After this unique sacrifice the world went on. The church founded upon the principles he enunciated during His itinerant mission would go on to massacre peoples in His name, and abuse the little children He sought to protect: “It were better for him that a millstone were hanged about his neck, and he cast into the sea, than that he should offend one of these little ones.” (Luke, 17:2).
I do not possess the faith of Jesus in humanity, but I believe in advancing the cause of good when possible, knowing that in the end it may be a losing one.
Which, I suppose, is what faith is all about: fighting for and believing in something that is uncertain.
Emanuel E. Garcia, M.D.
May 2026

The last sentence is interesting, it holds an unseen key in using the term “uncertain” in context faith is the good of man and faith in something that is uncertain. Until you remember Dr Garcia that you mentioned the Ba’hi faith five thousand centuries to achieve a certain state. When you consider this comment in context of Faith it actually means constant application looking to achieve the result. This actually employs a little-known technique for achieving Goals in your life aka Manifesting your Reality. It can be applied individually but is best applied as a human collective. I won’t get into that though, wanted to link personal manifestation with how Faith works. In this Time-Space Reality when we ask the Universe for something it needs to be performed the correct way. We are all Manifestors of our reality when we ask we receive. The problem is we use Time in the wrong way which if we ‘expect’ what we ask for we limit that end result by wanting it within an expected time. This is the law of ‘Lack of’ not the law of ‘Having’. When we limit the result we are subconsciously employing lacking the very thing we are asking or wanting. Limiting Beliefs govern us subliminally. Limit your reach and you will not reach. Extend your reach past what you want and you always reach it on the way through. This applies in the golf swing when you hit at the ball instead of swinging through and the ball is hit because it’s in the way or, same principle Karate uses; you do not hit the timber slat to break it you hit past the timber slat so your punch ends past it, the timber slat breaks on the way. The Ba’hi Faith uses this principle. Do not expect enlightenment now, apply faith as an ongoing application. As spiritual gurus like to tell us there is no Enlightenment Retirement but a Journey on the way is the key.

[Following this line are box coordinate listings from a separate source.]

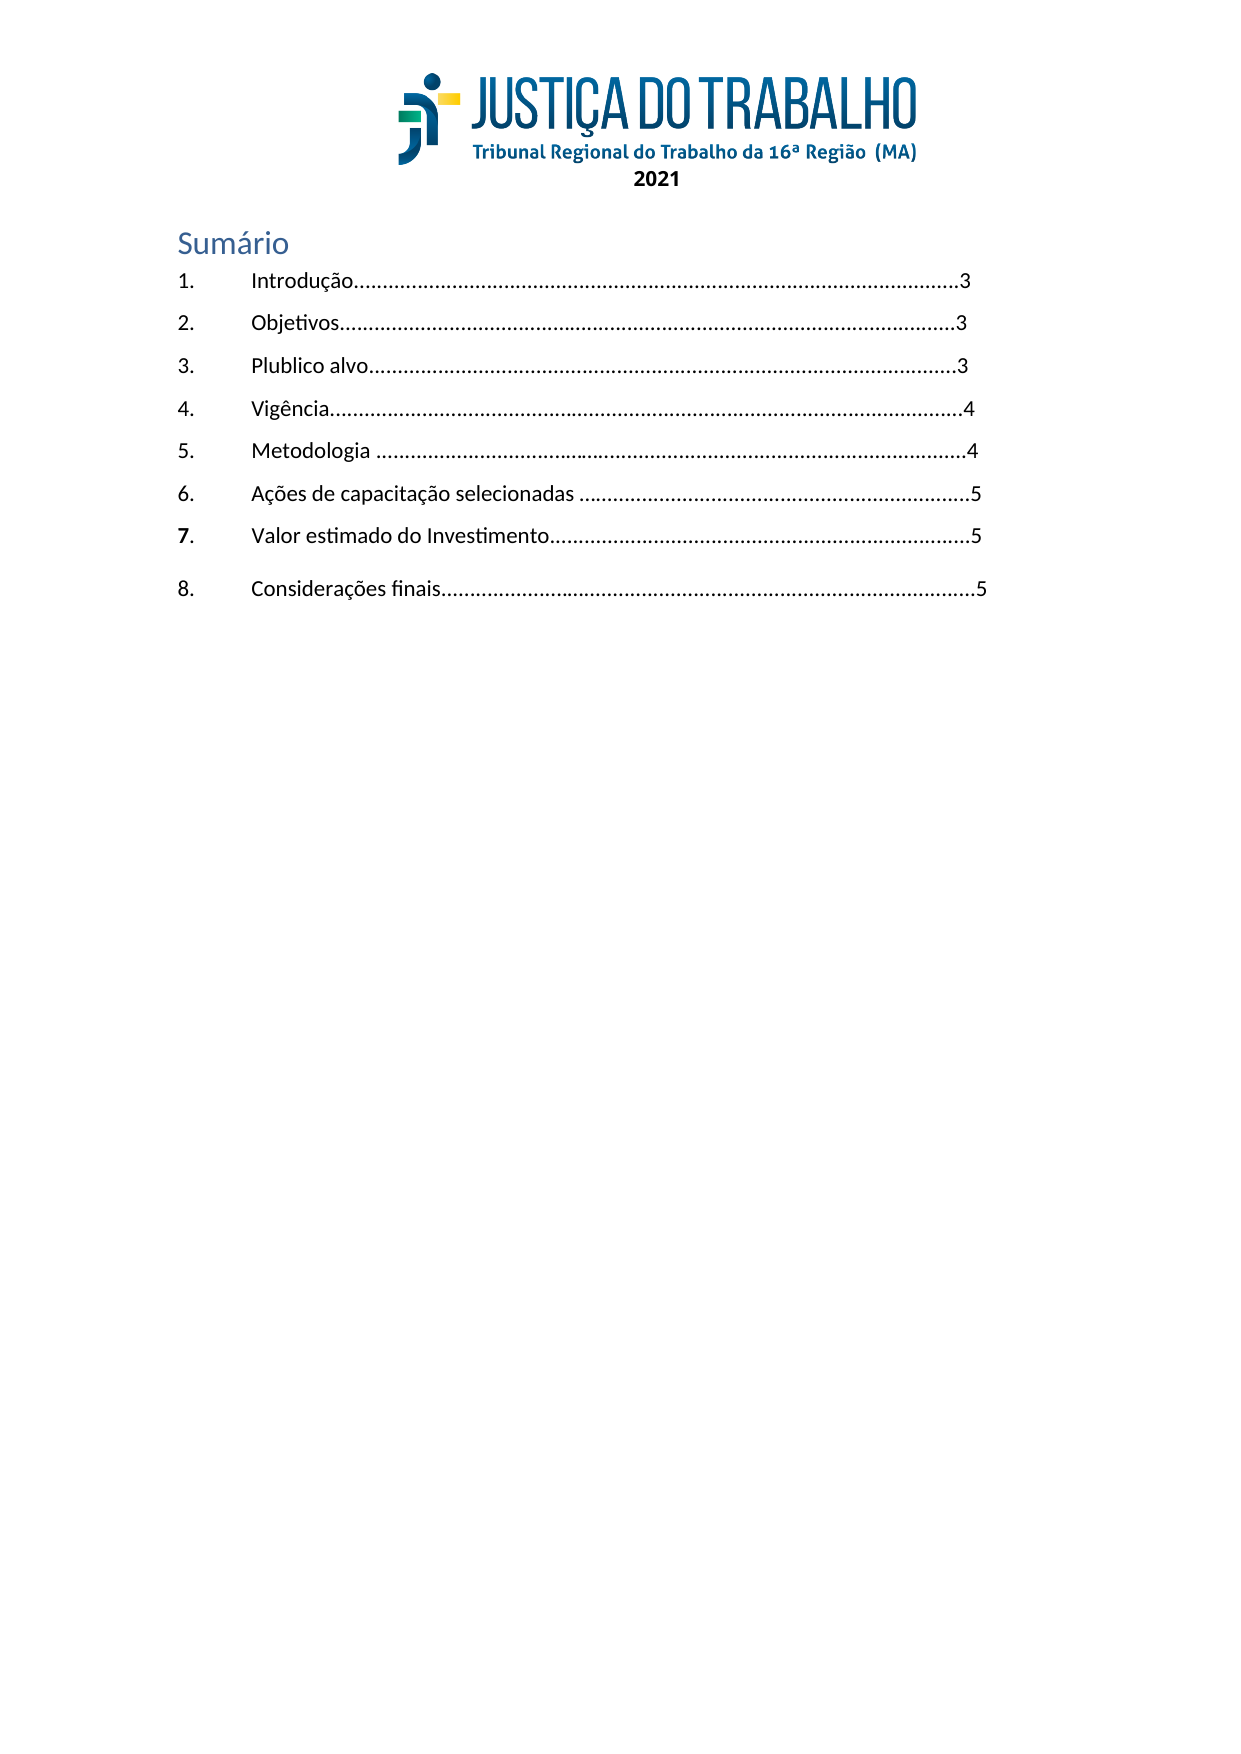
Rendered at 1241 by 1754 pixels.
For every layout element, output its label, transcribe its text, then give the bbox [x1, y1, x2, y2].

text 6. Ações de capacitação selecionadas ….................................................................5 [177, 479, 1137, 507]
text 8. Considerações finais......................…....................................................................5 [177, 574, 1137, 603]
text 1. Introdução.........................................................................................................3 [177, 266, 1137, 294]
picture [398, 73, 916, 165]
text 7. Valor estimado do Investimento.........................................................................5 [177, 522, 1137, 549]
text 3. Plublico alvo......................................................................................................3 [177, 351, 1137, 379]
text 4. Vigência..........................................….................................................................4 [177, 394, 1137, 422]
text 2021 [177, 164, 1137, 193]
text 5. Metodologia .................................……................................................................4 [177, 436, 1137, 464]
text 2. Objetivos........................................…................................................................3 [177, 308, 1137, 337]
subtitle Sumário [177, 222, 1137, 263]
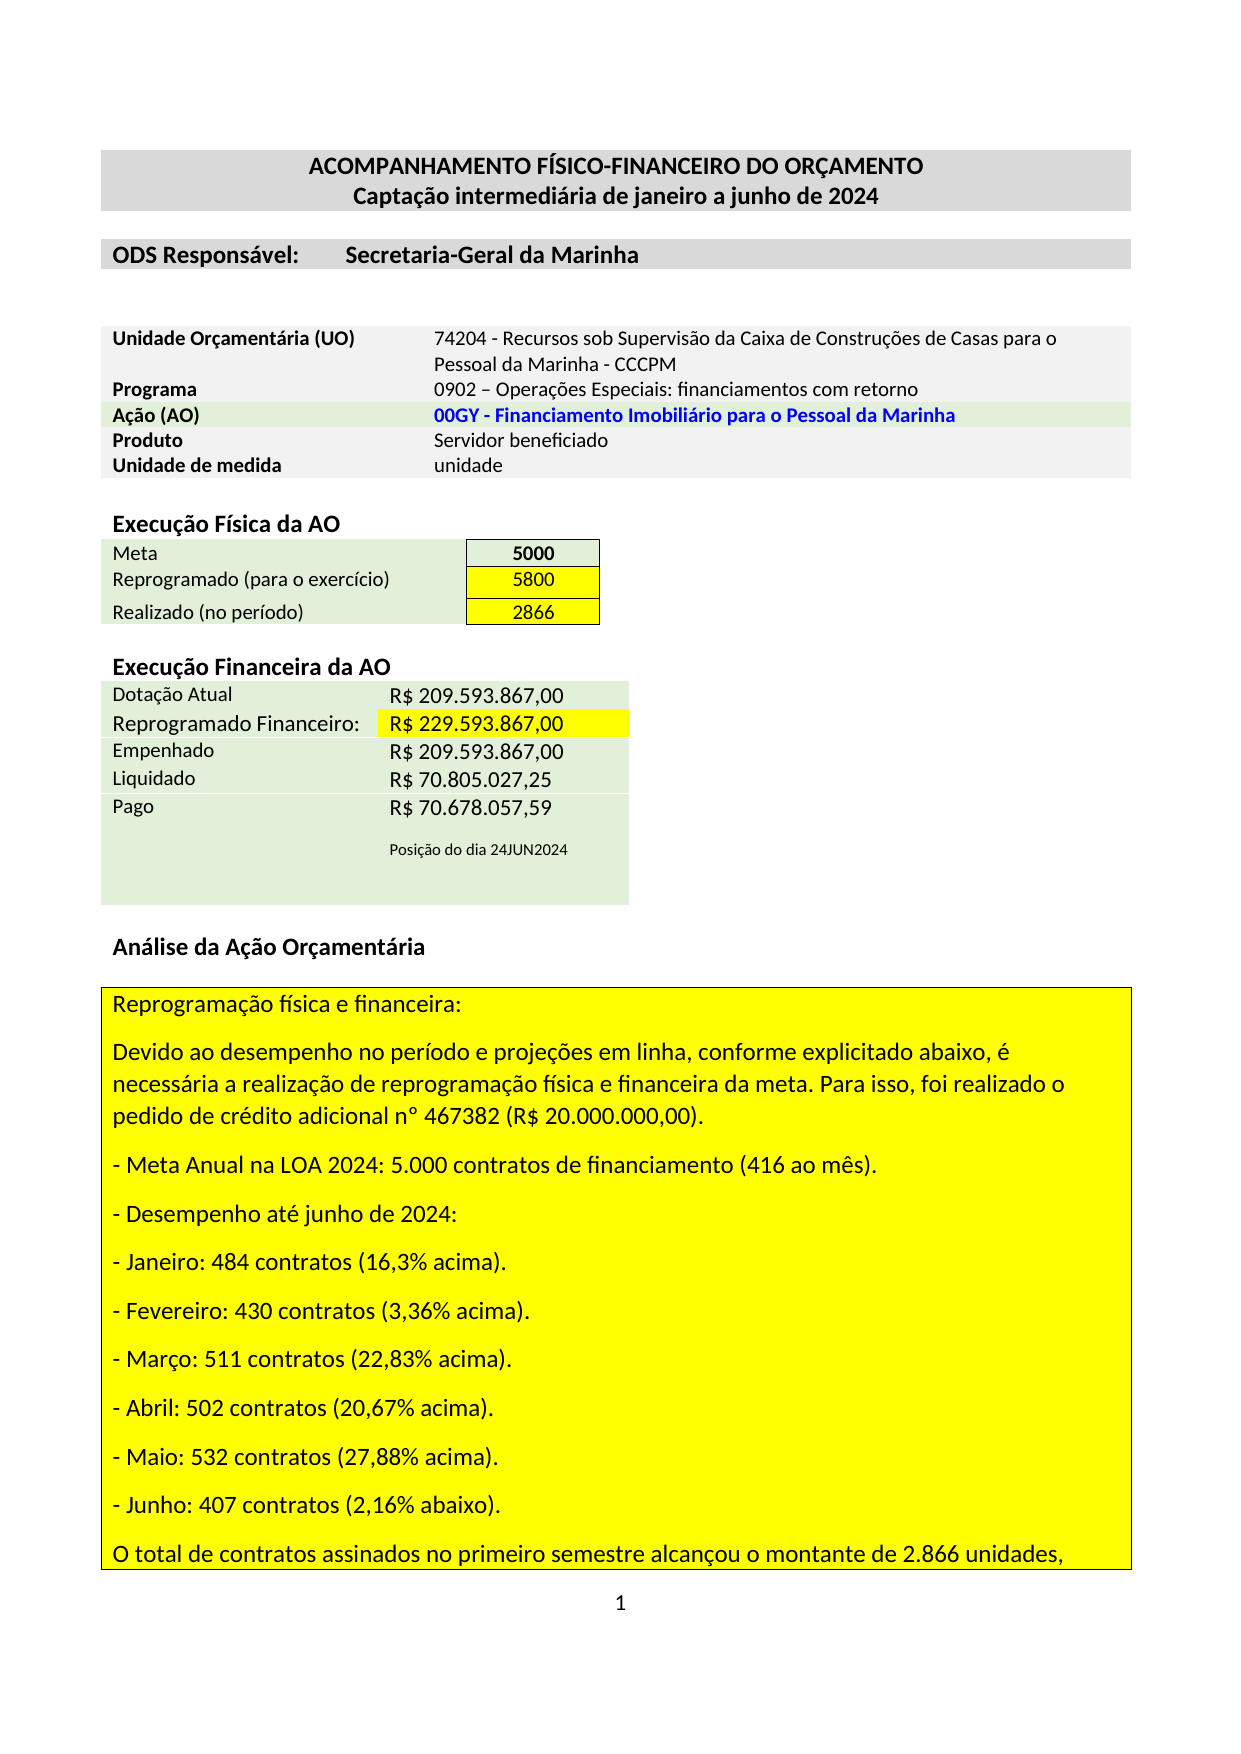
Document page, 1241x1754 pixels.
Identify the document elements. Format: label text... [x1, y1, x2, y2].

table_cell Reprogramado Financeiro: [101, 709, 378, 737]
text Execução Financeira da AO [112, 651, 1128, 681]
table_cell [600, 598, 1131, 624]
table_header Meta [101, 539, 466, 566]
table_cell unidade [423, 453, 1131, 478]
table_header R$ 209.593.867,00 [378, 681, 629, 709]
table_cell Produto [101, 427, 423, 453]
table_cell R$ 70.805.027,25 [378, 765, 629, 793]
table_cell Ação (AO) [101, 402, 423, 427]
table_cell Unidade de medida [101, 453, 423, 478]
table_cell Servidor beneficiado [423, 427, 1131, 453]
table_cell R$ 209.593.867,00 [378, 738, 629, 765]
table_cell Reprogramado (para o exercício) [101, 566, 466, 598]
table_header Unidade Orçamentária (UO) [101, 326, 423, 376]
table_cell Pago [101, 794, 378, 905]
table_cell Liquidado [101, 765, 378, 793]
table_cell R$ 70.678.057,59 Posição do dia 24JUN2024 [378, 794, 629, 905]
table_header Reprogramação física e financeira: Devido ao desempenho no período e projeções em linha, conforme explicitado abaixo, é necessária a realização de reprogramação física e financeira da meta. Para isso, foi realizado o pedido de crédito adicional nº 467382 (R$ 20.000.000,00). - Meta Anual na LOA 2024: 5.000 contratos de financiamento (416 ao mês). - Desempenho até junho de 2024: - Janeiro: 484 contratos (16,3% acima). - Fevereiro: 430 contratos (3,36% acima). - Março: 511 contratos (22,83% acima). - Abril: 502 contratos (20,67% acima). - Maio: 532 contratos (27,88% acima). - Junho: 407 contratos (2,16% abaixo). O total de contratos assinados no primeiro semestre alcançou o montante de 2.866 unidades, [102, 988, 1131, 1569]
table_header [600, 539, 1131, 566]
text Execução Física da AO [112, 508, 1128, 539]
table_cell Programa [101, 376, 423, 402]
table_cell 5800 [467, 567, 599, 598]
table_header Secretaria-Geral da Marinha [334, 239, 1131, 269]
table_cell R$ 229.593.867,00 [378, 709, 629, 737]
table_cell 00GY - Financiamento Imobiliário para o Pessoal da Marinha [423, 402, 1131, 427]
table_header Dotação Atual [101, 681, 378, 709]
table_cell [600, 566, 1131, 598]
table_header ODS Responsável: [101, 239, 334, 269]
text Análise da Ação Orçamentária [112, 931, 1128, 961]
table_header 74204 - Recursos sob Supervisão da Caixa de Construções de Casas para o Pessoal da Marinha - CCCPM [423, 326, 1131, 376]
table_header ACOMPANHAMENTO FÍSICO-FINANCEIRO DO ORÇAMENTO Captação intermediária de janeiro a junho de 2024 [101, 150, 1131, 211]
table_cell 2866 [467, 599, 599, 624]
table_cell Empenhado [101, 738, 378, 765]
table_cell 0902 – Operações Especiais: financiamentos com retorno [423, 376, 1131, 402]
table_cell Realizado (no período) [101, 598, 466, 624]
table_header 5000 [467, 540, 599, 566]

Time is our killer. We expect with a time limit. In doing so we operate from a position of lacking the very thing we say we are asking for. The way rouand this hurdle is not to limit the asking but have faith it will happen. You ask and you receive. Vibrating at the ‘lack of’ means you are focusing in the wrong place. So what if you already have not lack? In some small Gratitude we may already possess a thing and want more. So have Gratitude for what already is and your focus is then already there. You get more of the same. Reiki 5 Principles employs this for modern man to understand and Faith plus trying again is the key - constant mindfulness with focus on a goal as in trying not giving up. Mind, body and soul improvement through constant application. This is Ba’hi faith in operation.
Light to you
Hi Mannie, thanks as always for another fine article. It is much appreciated. Your comments on war made me think of the song "Universal Soldier" written by Buffy St. Marie. I was quite young when I first heard it sung by Donovan, and even back then, it struck a chord with me. I watched an interview with Buffy St. Marie and she said that she was sitting in an airport in Canada and saw soldiers returning home during the Vietnam war. Many were missing limbs and even those that looked intact, were scarred forever mentally. This is what drove her to write Universal Soldier.